■ **EXERCISE GOAL**: Quote, without any change, the line that contains "right hip: (773, 314, 9)" and all lines that follow it to the end of the data below.

■ **TASK INPUT**:

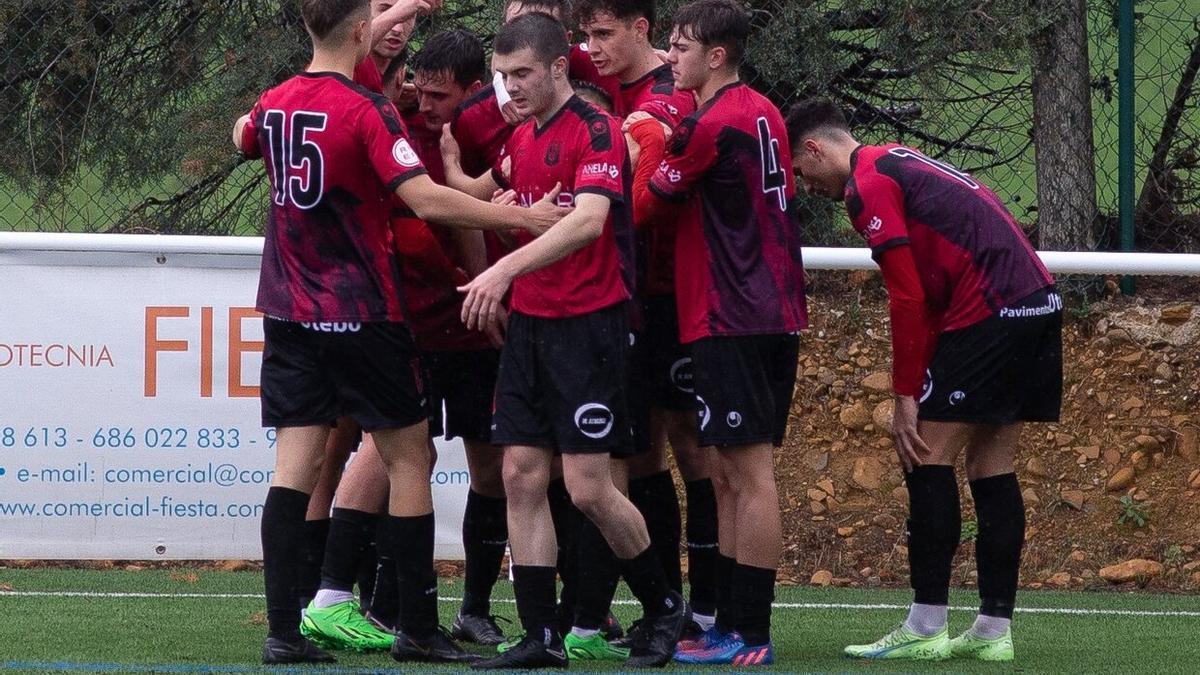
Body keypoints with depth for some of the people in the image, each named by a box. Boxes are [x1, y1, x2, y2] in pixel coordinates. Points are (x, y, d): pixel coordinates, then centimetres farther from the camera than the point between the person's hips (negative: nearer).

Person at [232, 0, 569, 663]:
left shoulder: (273, 105, 5)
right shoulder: (367, 111, -15)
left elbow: (244, 138, 30)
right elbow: (426, 198, -24)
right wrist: (520, 217, -18)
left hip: (290, 312, 6)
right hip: (363, 314, -6)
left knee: (294, 465, 1)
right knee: (408, 458, 6)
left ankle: (282, 630, -6)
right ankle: (418, 628, 8)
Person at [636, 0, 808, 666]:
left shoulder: (712, 125, -14)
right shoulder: (763, 114, 12)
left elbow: (647, 203, -5)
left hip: (730, 321, -9)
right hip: (773, 314, 9)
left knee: (749, 472, -8)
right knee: (730, 476, 13)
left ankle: (750, 635, -8)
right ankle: (730, 622, 16)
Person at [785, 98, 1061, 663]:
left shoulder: (867, 187, -5)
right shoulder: (901, 163, 24)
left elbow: (907, 300, -11)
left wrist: (906, 398, -6)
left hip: (989, 312, -9)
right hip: (1040, 301, 9)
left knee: (928, 459, -3)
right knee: (990, 464, 11)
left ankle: (925, 629, -4)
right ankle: (994, 631, 11)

■ **SOLUTION TO THE PROBLEM**:
right hip: (773, 314, 9)
left knee: (749, 472, -8)
right knee: (730, 476, 13)
left ankle: (750, 635, -8)
right ankle: (730, 622, 16)
Person at [785, 98, 1061, 663]:
left shoulder: (867, 187, -5)
right shoulder: (901, 163, 24)
left elbow: (907, 300, -11)
left wrist: (906, 398, -6)
left hip: (989, 312, -9)
right hip: (1040, 301, 9)
left knee: (928, 459, -3)
right knee: (990, 464, 11)
left ankle: (925, 629, -4)
right ankle: (994, 631, 11)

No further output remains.